Доброго времени суток, дорогие форумчане. Попытаюсь быть кратким.Продается баян.Новый. Написано"Мелодия" в объявлении. Как-то не нашел ничего похожего в сети(тут уже готов тапки ловить). Фото с сайта только одно. Продавец не нашел паспорт (получил баян в подарок). Пожалуйста , поделитесь, если кто-нибудь что-либо об этом девайсе знает. Буду благодарен. Спасибо заранее.


----------



## Kuzalogly (22 Янв 2017)

http://dynatone.ru/info999008975


----------



## vev (22 Янв 2017)

arx61 (22.01.2017, 21:41) писал:


> получил баян в подарок


Теперь он знает врага в лицо 

Друг такого не подарит...


----------



## avm (22 Янв 2017)

Инструменты производства "ОВК Мелодия" на форуме уже упоминали:   
http://www.goldaccordion.com/forum/cat-drugievoprosyi/topic-5702.html


----------



## arx61 (22 Янв 2017)

avm писал:


> Инструменты производства "ОВК Мелодия" на форуме уже упоминали:
> http://www.goldaccordion.com/forum/cat-drugievoprosyi/topic-5702.html


Прочитал. Сайт посетил. Сомнения отпали (они были, когда продавец озвучил вес- 8кг с чехлом).
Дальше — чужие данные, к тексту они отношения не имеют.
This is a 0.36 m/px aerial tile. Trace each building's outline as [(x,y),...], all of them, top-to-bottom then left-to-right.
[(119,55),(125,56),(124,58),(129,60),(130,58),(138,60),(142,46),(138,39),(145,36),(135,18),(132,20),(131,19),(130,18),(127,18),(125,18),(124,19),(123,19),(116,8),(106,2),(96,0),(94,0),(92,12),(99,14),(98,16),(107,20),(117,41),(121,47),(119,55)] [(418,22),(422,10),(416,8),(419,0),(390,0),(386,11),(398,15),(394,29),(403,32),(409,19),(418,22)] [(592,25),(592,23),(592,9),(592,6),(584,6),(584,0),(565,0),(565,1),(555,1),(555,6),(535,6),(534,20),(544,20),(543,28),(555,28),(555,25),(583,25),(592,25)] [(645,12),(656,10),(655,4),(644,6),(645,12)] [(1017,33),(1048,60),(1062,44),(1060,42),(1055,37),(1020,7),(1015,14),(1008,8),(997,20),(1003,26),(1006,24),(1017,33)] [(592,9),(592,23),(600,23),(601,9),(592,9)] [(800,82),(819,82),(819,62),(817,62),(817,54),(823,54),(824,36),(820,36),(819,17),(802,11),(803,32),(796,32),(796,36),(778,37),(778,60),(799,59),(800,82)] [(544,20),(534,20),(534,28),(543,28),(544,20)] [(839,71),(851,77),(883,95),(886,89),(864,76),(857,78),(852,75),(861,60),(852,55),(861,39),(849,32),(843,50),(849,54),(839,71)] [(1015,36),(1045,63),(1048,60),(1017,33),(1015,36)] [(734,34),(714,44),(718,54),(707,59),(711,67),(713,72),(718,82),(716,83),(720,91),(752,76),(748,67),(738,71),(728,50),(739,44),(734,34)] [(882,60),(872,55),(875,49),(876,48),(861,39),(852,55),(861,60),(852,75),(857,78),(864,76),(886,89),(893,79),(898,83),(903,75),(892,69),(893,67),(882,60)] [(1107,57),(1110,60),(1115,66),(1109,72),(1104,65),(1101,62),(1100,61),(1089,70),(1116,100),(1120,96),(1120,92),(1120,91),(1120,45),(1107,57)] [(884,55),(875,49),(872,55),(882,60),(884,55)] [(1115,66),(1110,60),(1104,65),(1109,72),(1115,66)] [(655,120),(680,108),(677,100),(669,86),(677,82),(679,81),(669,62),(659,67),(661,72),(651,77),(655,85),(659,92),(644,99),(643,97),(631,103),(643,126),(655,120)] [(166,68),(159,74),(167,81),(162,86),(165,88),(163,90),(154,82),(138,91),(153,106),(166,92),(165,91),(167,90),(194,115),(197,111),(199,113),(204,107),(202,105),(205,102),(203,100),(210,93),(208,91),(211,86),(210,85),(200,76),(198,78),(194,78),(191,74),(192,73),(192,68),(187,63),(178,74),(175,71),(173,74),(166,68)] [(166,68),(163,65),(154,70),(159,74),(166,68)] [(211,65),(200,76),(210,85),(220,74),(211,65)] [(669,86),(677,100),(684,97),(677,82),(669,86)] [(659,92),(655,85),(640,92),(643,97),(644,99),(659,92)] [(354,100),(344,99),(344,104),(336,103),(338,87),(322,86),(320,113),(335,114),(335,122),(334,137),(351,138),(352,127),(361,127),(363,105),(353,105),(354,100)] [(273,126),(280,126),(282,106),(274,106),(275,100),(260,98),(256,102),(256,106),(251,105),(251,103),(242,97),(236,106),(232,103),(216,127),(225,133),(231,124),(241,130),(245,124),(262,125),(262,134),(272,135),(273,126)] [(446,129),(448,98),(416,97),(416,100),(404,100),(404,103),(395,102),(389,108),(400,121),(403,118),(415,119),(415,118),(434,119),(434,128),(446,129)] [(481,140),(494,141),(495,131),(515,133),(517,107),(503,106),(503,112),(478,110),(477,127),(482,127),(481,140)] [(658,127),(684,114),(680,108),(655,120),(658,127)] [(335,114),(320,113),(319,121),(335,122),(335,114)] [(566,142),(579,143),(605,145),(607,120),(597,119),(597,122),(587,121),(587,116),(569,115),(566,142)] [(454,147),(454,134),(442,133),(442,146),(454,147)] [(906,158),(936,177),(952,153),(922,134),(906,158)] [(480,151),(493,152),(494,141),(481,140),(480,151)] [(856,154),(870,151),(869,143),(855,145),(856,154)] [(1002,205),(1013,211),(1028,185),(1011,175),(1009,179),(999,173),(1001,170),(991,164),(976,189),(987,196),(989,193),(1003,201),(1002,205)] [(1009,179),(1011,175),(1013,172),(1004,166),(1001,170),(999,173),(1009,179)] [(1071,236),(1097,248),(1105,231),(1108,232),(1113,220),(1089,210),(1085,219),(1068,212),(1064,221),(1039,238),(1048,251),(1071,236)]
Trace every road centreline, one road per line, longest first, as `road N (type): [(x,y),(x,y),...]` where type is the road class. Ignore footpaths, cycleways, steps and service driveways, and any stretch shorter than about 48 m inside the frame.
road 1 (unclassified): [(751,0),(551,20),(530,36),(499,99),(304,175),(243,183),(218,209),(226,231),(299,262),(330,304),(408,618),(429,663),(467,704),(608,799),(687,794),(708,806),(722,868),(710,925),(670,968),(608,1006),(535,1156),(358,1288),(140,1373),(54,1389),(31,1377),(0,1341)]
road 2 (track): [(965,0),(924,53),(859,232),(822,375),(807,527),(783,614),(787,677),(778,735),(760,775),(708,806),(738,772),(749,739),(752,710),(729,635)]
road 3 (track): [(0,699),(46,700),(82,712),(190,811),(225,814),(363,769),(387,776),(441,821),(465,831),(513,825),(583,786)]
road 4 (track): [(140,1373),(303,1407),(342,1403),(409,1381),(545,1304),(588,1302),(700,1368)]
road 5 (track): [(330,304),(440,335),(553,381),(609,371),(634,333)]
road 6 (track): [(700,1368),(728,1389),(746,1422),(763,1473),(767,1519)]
Но проблема все равно остается. Хороший (не требующий оперативного вмешательства) цельнопланочный, готовый баян. Спасибо всем откликнувшимся. Модератор может закрыть тему, т.к. "врагов" мне не надо.


----------



## jem (23 Янв 2017)

ОВК Мелодия и Farinelli, одно и тоже.(только шильдики разные)Китайский ширпотреб, не советую.


----------